Hauksberg's earlier reflections are more pertinent:

"Everybody knows the Empire was won and is maintained by naked power, the central government is corrupt and the frontier is brutal and the last organization with high morale, the Navy, lives for war and oppression and anti-intellectualism." (p. 6)

So don't take the Empire seriously.

11 comments:

Anonymous said...

Kaor, Paul!

Crown Prince Josip's "How dreadfully serious and constructive" has become a byword or cliche with some SF fans!

All nations, without exception, have title deeds written in blood. But if a state, like the Terran Empire, managed to survive for centuries and was NTTB in how it governed, it should be taken seriously.

Ad astra! Sean

paulshackley2017@gmail.com said...

Did the fans get the phrase from Josip or vice versa?

Anonymous said...

Kaor, Paul!

I'm now unsure, I could have sworn I read somewhere of SF fans using "How dreadfully serious and constructive" years ago. I tried googling that line but found only one SFnal reference linking back to this blog. Maybe this was just a line that stuck in my mind!

Ad astra!
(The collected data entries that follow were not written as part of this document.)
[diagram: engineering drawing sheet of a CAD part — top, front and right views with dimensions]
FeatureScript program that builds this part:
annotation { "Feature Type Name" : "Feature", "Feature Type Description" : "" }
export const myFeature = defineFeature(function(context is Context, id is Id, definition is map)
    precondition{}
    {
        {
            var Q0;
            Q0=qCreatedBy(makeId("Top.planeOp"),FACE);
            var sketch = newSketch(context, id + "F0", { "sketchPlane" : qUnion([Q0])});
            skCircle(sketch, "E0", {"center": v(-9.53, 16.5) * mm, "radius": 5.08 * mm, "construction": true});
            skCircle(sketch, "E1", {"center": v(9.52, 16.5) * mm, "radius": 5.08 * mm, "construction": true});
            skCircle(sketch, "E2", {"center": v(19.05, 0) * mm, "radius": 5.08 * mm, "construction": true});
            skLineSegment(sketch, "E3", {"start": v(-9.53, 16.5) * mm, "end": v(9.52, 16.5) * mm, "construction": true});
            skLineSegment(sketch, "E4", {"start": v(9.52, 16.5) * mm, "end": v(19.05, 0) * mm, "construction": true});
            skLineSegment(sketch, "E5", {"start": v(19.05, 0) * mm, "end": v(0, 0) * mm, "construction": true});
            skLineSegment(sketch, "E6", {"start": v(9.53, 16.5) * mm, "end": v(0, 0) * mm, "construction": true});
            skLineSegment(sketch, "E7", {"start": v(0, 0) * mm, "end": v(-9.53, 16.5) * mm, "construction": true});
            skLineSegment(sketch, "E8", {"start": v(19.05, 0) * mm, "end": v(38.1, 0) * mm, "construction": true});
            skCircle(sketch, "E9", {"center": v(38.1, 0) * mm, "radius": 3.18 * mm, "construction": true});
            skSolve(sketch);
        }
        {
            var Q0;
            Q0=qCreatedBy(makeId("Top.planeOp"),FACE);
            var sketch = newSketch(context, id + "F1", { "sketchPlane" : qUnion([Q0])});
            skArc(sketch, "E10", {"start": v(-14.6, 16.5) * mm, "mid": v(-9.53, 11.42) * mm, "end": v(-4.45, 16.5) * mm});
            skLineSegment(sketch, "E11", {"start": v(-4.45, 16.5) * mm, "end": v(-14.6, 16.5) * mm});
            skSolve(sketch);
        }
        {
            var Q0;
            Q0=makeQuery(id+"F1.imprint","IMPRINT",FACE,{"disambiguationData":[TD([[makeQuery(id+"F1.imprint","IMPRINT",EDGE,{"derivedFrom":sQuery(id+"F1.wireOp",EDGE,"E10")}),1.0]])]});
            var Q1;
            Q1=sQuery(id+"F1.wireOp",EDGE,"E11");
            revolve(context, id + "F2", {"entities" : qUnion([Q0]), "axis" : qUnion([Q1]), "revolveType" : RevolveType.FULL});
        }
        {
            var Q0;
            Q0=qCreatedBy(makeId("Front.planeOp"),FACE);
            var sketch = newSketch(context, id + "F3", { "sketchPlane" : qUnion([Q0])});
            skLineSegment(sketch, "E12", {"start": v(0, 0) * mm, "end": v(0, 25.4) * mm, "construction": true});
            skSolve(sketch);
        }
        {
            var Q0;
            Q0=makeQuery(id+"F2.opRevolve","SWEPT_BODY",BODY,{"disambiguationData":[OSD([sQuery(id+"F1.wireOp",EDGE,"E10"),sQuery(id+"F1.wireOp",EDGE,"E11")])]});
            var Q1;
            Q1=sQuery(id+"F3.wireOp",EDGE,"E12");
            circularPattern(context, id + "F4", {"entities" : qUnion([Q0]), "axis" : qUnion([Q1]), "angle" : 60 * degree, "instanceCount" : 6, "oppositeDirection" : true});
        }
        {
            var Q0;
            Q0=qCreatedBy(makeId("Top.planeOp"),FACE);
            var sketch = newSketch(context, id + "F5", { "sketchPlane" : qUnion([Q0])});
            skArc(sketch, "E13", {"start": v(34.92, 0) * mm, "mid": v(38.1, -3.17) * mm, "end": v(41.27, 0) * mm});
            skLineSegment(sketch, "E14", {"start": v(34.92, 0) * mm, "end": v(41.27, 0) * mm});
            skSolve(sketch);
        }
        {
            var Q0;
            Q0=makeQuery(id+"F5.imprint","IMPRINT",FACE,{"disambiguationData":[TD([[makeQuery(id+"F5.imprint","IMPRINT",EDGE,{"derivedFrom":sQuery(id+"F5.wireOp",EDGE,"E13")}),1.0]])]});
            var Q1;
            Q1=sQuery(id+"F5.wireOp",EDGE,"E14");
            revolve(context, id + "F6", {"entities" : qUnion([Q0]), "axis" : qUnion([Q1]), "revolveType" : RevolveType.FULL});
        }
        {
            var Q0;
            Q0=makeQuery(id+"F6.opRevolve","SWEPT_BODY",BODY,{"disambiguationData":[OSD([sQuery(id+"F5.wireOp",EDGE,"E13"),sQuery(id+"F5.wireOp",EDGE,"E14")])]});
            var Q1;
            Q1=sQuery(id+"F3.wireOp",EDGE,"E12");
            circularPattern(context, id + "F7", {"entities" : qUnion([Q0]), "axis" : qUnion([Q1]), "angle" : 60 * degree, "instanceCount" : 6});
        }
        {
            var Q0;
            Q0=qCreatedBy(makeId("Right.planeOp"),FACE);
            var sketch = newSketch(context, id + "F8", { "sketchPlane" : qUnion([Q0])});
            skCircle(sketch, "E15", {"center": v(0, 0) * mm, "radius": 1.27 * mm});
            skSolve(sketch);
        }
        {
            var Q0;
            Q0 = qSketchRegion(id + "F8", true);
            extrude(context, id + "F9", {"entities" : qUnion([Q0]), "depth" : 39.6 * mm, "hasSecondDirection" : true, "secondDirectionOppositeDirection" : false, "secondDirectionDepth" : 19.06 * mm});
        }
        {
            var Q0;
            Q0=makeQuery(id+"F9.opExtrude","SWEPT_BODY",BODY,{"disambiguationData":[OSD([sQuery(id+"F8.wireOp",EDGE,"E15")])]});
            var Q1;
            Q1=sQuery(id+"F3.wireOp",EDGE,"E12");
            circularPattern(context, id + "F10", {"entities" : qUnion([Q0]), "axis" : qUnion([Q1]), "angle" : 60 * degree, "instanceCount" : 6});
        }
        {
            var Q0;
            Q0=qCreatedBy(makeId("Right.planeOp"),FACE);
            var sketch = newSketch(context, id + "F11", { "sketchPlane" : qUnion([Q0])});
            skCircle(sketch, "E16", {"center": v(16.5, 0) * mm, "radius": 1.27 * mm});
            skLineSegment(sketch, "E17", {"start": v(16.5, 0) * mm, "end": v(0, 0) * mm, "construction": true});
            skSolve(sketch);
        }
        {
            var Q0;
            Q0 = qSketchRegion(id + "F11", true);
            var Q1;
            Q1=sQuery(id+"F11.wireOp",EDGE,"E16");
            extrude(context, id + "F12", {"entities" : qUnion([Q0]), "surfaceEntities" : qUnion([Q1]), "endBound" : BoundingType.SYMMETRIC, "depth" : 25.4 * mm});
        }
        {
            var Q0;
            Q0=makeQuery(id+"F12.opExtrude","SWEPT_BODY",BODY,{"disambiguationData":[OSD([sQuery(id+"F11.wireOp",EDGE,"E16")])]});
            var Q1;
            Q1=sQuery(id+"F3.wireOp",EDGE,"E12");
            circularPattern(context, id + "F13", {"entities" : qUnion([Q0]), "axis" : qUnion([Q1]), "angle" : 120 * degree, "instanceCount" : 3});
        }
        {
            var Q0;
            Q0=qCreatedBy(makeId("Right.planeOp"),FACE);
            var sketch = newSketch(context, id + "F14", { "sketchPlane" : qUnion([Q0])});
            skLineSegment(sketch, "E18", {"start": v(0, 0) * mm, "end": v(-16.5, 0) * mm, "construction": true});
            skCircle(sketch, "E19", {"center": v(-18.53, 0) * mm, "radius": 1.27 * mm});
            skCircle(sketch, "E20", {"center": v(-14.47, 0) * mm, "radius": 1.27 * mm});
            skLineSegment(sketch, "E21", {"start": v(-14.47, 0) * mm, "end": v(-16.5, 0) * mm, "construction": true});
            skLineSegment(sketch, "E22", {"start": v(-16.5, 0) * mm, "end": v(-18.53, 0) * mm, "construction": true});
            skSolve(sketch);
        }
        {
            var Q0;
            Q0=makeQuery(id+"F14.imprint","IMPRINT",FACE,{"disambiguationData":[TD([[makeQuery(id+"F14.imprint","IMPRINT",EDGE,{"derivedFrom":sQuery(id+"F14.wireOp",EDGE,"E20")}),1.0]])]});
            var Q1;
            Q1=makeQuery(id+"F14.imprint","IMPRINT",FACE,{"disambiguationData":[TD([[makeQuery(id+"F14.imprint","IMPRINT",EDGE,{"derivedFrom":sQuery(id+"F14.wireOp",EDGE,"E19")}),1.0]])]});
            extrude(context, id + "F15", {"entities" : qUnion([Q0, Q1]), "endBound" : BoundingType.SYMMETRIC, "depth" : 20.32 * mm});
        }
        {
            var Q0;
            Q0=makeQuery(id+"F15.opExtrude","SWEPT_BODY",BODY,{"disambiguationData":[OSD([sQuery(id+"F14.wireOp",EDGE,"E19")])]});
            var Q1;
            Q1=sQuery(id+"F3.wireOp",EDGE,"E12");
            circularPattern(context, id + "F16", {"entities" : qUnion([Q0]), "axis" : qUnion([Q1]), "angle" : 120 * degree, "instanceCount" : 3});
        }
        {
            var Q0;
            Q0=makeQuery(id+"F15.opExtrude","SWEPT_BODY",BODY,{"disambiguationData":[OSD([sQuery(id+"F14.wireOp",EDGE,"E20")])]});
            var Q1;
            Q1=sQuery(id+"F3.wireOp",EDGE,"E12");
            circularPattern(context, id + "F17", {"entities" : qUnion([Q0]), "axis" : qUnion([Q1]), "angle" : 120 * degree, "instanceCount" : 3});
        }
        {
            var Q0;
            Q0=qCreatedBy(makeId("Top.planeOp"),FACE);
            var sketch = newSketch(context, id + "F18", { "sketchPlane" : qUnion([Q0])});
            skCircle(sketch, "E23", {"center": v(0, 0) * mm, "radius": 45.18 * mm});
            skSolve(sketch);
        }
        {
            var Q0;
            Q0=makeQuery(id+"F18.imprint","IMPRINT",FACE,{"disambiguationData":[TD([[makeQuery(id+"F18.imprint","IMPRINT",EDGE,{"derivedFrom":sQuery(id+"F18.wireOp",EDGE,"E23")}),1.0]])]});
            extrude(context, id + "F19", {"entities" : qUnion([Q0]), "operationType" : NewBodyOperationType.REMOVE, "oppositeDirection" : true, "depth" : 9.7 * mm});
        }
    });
Sean

paulshackley2017@gmail.com said...

Sean,

I have indeed heard references to "sercon fandom" but I don't know whether the phrase is a quote from Josip.

Paul.

Anonymous said...

Kaor, Paul!

I've seen "serious and constructive" applied to some SF fans, either sarcastically or more neutrally, but with no indication of Josip being quoted.

Ad astra! Sean

Anonymous said...

Kaor, Paul!

ENSIGN FLANDRY was first pub. in 1966, and I don't know if "serious and constructive" was already being used by SF fans at that time.

Ad astra! Sean

Sean M. Brooks said...

Kaor, Paul!

I've also been annoyed by Hauksberg's dismissive view of the Terran Navy, that it "...lives for war and oppression and anti-intellectualism." Nearly every single Navy officer we see in the stories we see more than cursorily has been nothing like that!

Ad astra! Sean

Jim Baerg said...

In that story Hauksberg is portrayed as naive at best about the Mersian Rhoidunate. I think Anderson intends the reader to doubt Hauksberg's views on other things.
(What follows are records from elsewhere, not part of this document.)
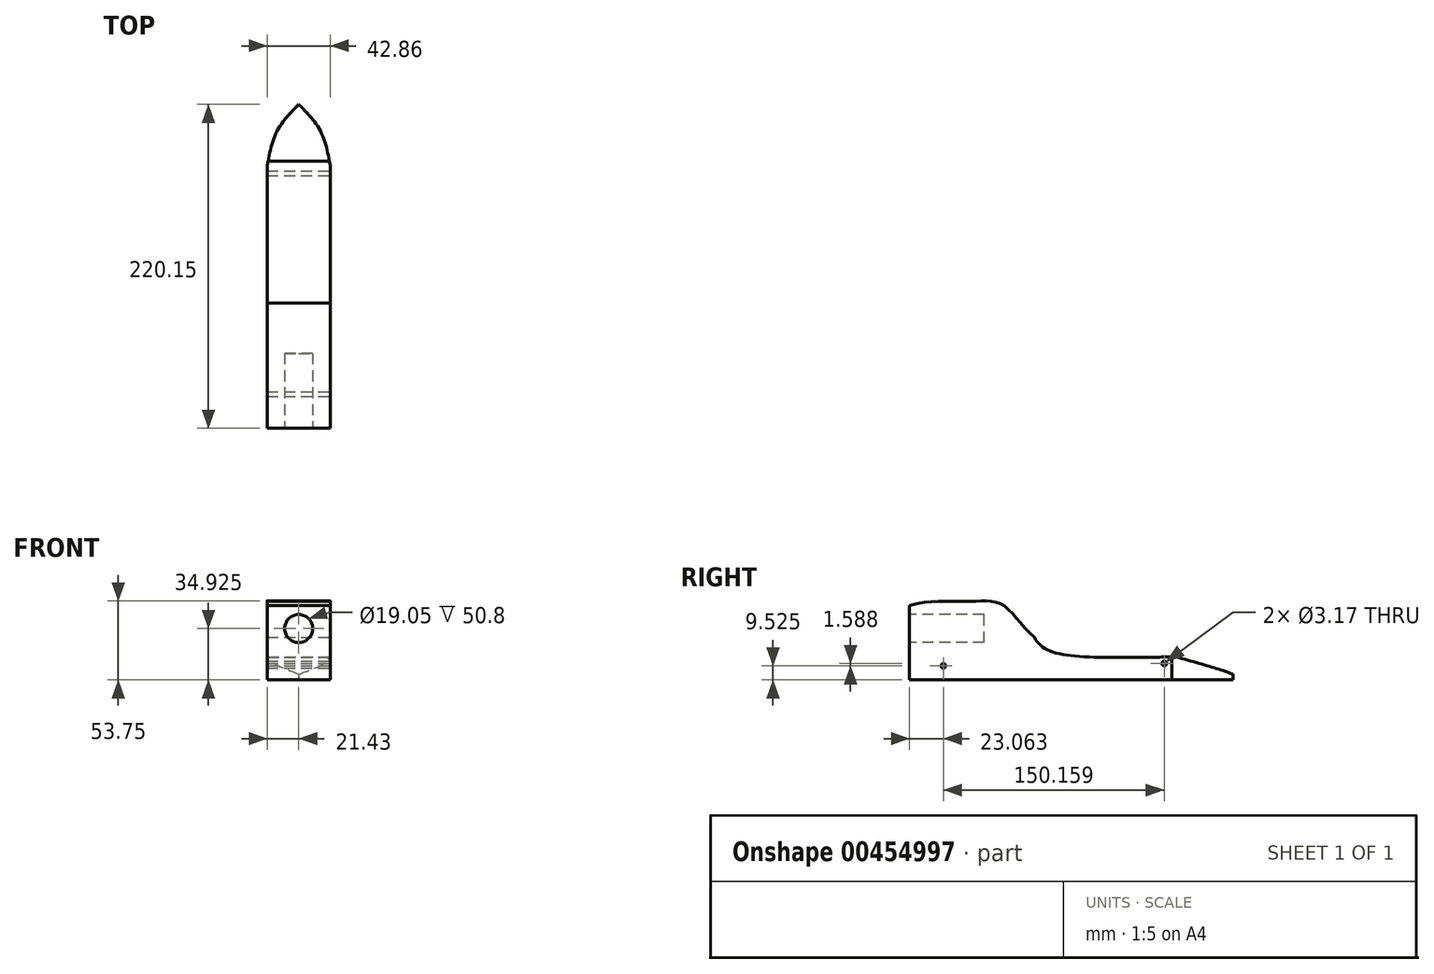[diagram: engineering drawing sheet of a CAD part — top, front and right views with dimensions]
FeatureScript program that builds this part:
annotation { "Feature Type Name" : "Feature", "Feature Type Description" : "" }
export const myFeature = defineFeature(function(context is Context, id is Id, definition is map)
    precondition{}
    {
        {
            var Q0;
            Q0=qCreatedBy(makeId("Right.planeOp"),FACE);
            var sketch = newSketch(context, id + "F0", { "sketchPlane" : qUnion([Q0])});
            skLineSegment(sketch, "E0", {"start": v(-152.4, 0) * mm, "end": v(152.4, 0) * mm});
            skLineSegment(sketch, "E1", {"start": v(-152.4, 0) * mm, "end": v(-152.4, 69.85) * mm});
            skLineSegment(sketch, "E2", {"start": v(152.4, 0) * mm, "end": v(152.4, 19.05) * mm});
            skLineSegment(sketch, "E3", {"start": v(152.4, 19.05) * mm, "end": v(-152.4, 69.85) * mm});
            skPoint(sketch, "E4.endSnap0", {"position": v(-152.4, 34.93) * mm});
            skLineSegment(sketch, "E5.0", {"start": v(-95.25, 50.8) * mm, "end": v(-152.4, 50.8) * mm, "construction": true});
            skLineSegment(sketch, "E5.1", {"start": v(-95.25, 50.8) * mm, "end": v(-95.25, 19.05) * mm, "construction": true});
            skLineSegment(sketch, "E5.2", {"start": v(-95.25, 19.05) * mm, "end": v(-152.4, 19.05) * mm, "construction": true});
            skSolve(sketch);
        }
        {
            var Q0;
            Q0=makeQuery(id+"F0.imprint","IMPRINT",FACE,{"disambiguationData":[TD([[makeQuery(id+"F0.imprint","IMPRINT",EDGE,{"derivedFrom":sQuery(id+"F0.wireOp",EDGE,"E0")}),1.0]])]});
            extrude(context, id + "F1", {"entities" : qUnion([Q0]), "depth" : 42.86 * mm, "symmetric" : true});
        }
        {
            var Q0;
            Q0=makeQuery(id+"F1.opExtrude","SWEPT_FACE",FACE,{"disambiguationData":[OSD([sQuery(id+"F0.wireOp",EDGE,"E1")])]});
            var sketch = newSketch(context, id + "F2", { "sketchPlane" : qUnion([Q0])});
            skLineSegment(sketch, "E6", {"start": v(21.43, 34.93) * mm, "end": v(0, 34.93) * mm, "construction": true});
            skCircle(sketch, "E7", {"center": v(0, 34.93) * mm, "radius": 9.53 * mm});
            skSolve(sketch);
        }
        {
            var Q0;
            Q0=makeQuery(id+"F2.imprint","IMPRINT",FACE,{"disambiguationData":[TD([[makeQuery(id+"F2.imprint","IMPRINT",EDGE,{"derivedFrom":sQuery(id+"F2.wireOp",EDGE,"E7")}),1.0]])]});
            var Q1;
            Q1=sQuery(id+"F2.wireOp",EDGE,"E7");
            extrude(context, id + "F3", {"entities" : qUnion([Q0]), "operationType" : NewBodyOperationType.REMOVE, "surfaceEntities" : qUnion([Q1]), "oppositeDirection" : true, "depth" : 50.8 * mm});
        }
        {
            var Q0;
            Q0=makeQuery(id+"F1.opExtrude","CAP_FACE",FACE,{"disambiguationData":[OSD([sQuery(id+"F0.wireOp",EDGE,"E0"),sQuery(id+"F0.wireOp",EDGE,"E1"),sQuery(id+"F0.wireOp",EDGE,"E2"),sQuery(id+"F0.wireOp",EDGE,"E3")])],"isStart":false});
            var sketch = newSketch(context, id + "F4", { "sketchPlane" : qUnion([Q0])});
            skLineSegment(sketch, "E8", {"start": v(-152.4, 34.93) * mm, "end": v(-152.4, 44.45) * mm, "construction": true});
            skLineSegment(sketch, "E9.0", {"start": v(-95.25, 19.05) * mm, "end": v(-152.4, 19.05) * mm, "construction": true});
            skLineSegment(sketch, "E9.1", {"start": v(-95.25, 50.8) * mm, "end": v(-95.25, 19.05) * mm, "construction": true});
            skLineSegment(sketch, "E9.2", {"start": v(-152.4, 50.65) * mm, "end": v(-95.25, 50.8) * mm, "construction": true});
            skLineSegment(sketch, "E10", {"start": v(67.93, 0) * mm, "end": v(67.93, 33.13) * mm, "construction": true});
            skLineSegment(sketch, "E11", {"start": v(-152.4, 44.45) * mm, "end": v(-101.6, 44.45) * mm, "construction": true});
            skLineSegment(sketch, "E12", {"start": v(-101.6, 44.45) * mm, "end": v(-101.6, 25.4) * mm, "construction": true});
            skLineSegment(sketch, "E13", {"start": v(-101.6, 25.4) * mm, "end": v(-152.4, 25.4) * mm, "construction": true});
            skLineSegment(sketch, "E14", {"start": v(-152.4, 0) * mm, "end": v(67.93, 0) * mm});
            skLineSegment(sketch, "E15", {"start": v(67.93, 0) * mm, "end": v(67.93, 15.6) * mm});
            skFitSpline(sketch, "E16", {"points": [v(67.93, 0) * mm, v(67.93, 15.6) * mm], "startDerivative": vector(0, 11.22) * mm, "endDerivative": vector(0, 23.4) * mm});
            skLineSegment(sketch, "E17", {"start": v(67.93, 15.6) * mm, "end": v(67.93, 3.74) * mm});
            skFitSpline(sketch, "E18", {"points": [v(67.93, 15.6) * mm, v(-53.24, 18.47) * mm, v(-67.42, 29) * mm], "startDerivative": vector(-290.66, 2.05) * mm, "endDerivative": vector(-26.68, 56.87) * mm});
            skFitSpline(sketch, "E19", {"points": [v(29.1, 15.57) * mm, v(62.77, 5.63) * mm, v(67.93, 3.74) * mm], "startDerivative": vector(59.01, -16.62) * mm, "endDerivative": vector(19.98, -5) * mm});
            skFitSpline(sketch, "E20", {"points": [v(-67.42, 29) * mm, v(-89.95, 51.48) * mm, v(-112.03, 53.34) * mm, v(-152.4, 50.65) * mm], "startDerivative": vector(-80.72, 69.12) * mm, "endDerivative": vector(-116.5, -32.38) * mm});
            skCircle(sketch, "E21", {"center": v(20.82, 11.11) * mm, "radius": 1.59 * mm});
            skCircle(sketch, "E22", {"center": v(-129.34, 9.53) * mm, "radius": 1.59 * mm});
            skFitSpline(sketch, "E23", {"points": [v(29.1, 15.57) * mm, v(18.17, 18.29) * mm, v(-9.84, 15.22) * mm], "startDerivative": vector(-24.84, 9.32) * mm, "endDerivative": vector(-51.09, -8.55) * mm});
            skSolve(sketch);
        }
        {
            var Q0;
            Q0=makeQuery(id+"F1.opExtrude","SWEPT_FACE",FACE,{"disambiguationData":[OSD([sQuery(id+"F0.wireOp",EDGE,"E0")])]});
            var sketch = newSketch(context, id + "F5", { "sketchPlane" : qUnion([Q0])});
            skLineSegment(sketch, "E24", {"start": v(0, 152.4) * mm, "end": v(0, -152.4) * mm, "construction": true});
            skLineSegment(sketch, "E25", {"start": v(21.43, -57.15) * mm, "end": v(-21.43, -57.15) * mm, "construction": true});
            skLineSegment(sketch, "E26", {"start": v(15.88, 152.4) * mm, "end": v(15.88, 95.25) * mm, "construction": true});
            skLineSegment(sketch, "E27", {"start": v(15.88, 95.25) * mm, "end": v(-15.87, 95.25) * mm, "construction": true});
            skLineSegment(sketch, "E28", {"start": v(-15.87, 95.25) * mm, "end": v(-15.87, 152.4) * mm, "construction": true});
            skLineSegment(sketch, "E29", {"start": v(0, 152.4) * mm, "end": v(-9.53, 152.4) * mm, "construction": true});
            skLineSegment(sketch, "E30", {"start": v(-9.53, 152.4) * mm, "end": v(-9.53, 101.6) * mm, "construction": true});
            skLineSegment(sketch, "E31", {"start": v(-9.52, 101.6) * mm, "end": v(9.53, 101.6) * mm, "construction": true});
            skLineSegment(sketch, "E32", {"start": v(9.53, 101.6) * mm, "end": v(9.53, 152.4) * mm, "construction": true});
            skFitSpline(sketch, "E33", {"points": [v(0, -67.75) * mm, v(14.83, -49.47) * mm, v(21.43, -26.16) * mm], "startDerivative": vector(34.04, 34.47) * mm, "endDerivative": vector(8.88, 48.67) * mm});
            skFitSpline(sketch, "E34.MirrorCS", {"points": [v(0, -67.75) * mm, v(-14.83, -49.47) * mm, v(-21.43, -26.16) * mm], "startDerivative": vector(-34.04, 34.47) * mm, "endDerivative": vector(-8.88, 48.67) * mm});
            skSolve(sketch);
        }
        {
            var Q0;
            {var subQ5=sQuery(id+"F4.wireOp",EDGE,"E14");Q0=makeQuery(id+"F4.imprint","IMPRINT",FACE,{"disambiguationData":[TD([[makeQuery(id+"F4.imprint","IMPRINT",EDGE,{"derivedFrom":subQ5}),1.0]])]});}
            extrude(context, id + "F6", {"entities" : qUnion([Q0]), "operationType" : NewBodyOperationType.INTERSECT, "endBound" : BoundingType.THROUGH_ALL, "oppositeDirection" : true, "depth" : 25.4 * mm});
        }
        {
            var Q0;
            {var subQ4=sQuery(id+"F5.wireOp",EDGE,"E33");Q0=makeQuery(id+"F5.imprint","IMPRINT",FACE,{"disambiguationData":[TD([[makeQuery(id+"F5.imprint","IMPRINT",EDGE,{"derivedFrom":subQ4}),1.0]])]});}
            extrude(context, id + "F7", {"entities" : qUnion([Q0]), "operationType" : NewBodyOperationType.INTERSECT, "endBound" : BoundingType.THROUGH_ALL, "oppositeDirection" : true, "depth" : 25.4 * mm});
        }
    });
paulshackley2017@gmail.com said...

Right.

S.M. Stirling said...

Yes, he's got a theoretical-intellectual approach to real politics. That can be... really disasterous.

Anonymous said...

Kaor, Jim and Mr. Stirling!

Jim: Absolutely! Hauksberg was dangerously naive about Merseia, which almost led to catastrophic results. Yes, we should doubt Hauksberg's views on other matters.

Anderson stated in one of his letters to me that the struggle between the Empire and Merseia was inspired by the similar conflict between the US and the unlamented USSR. There were far too many real-world analogs to Hauksberg in the US denying the Soviets had global ambitions inimical to the existence of the US.

Mr. Stirling: Too true! Theories can be fine--but they need to be corrected and revised by hard, real-world facts and experience.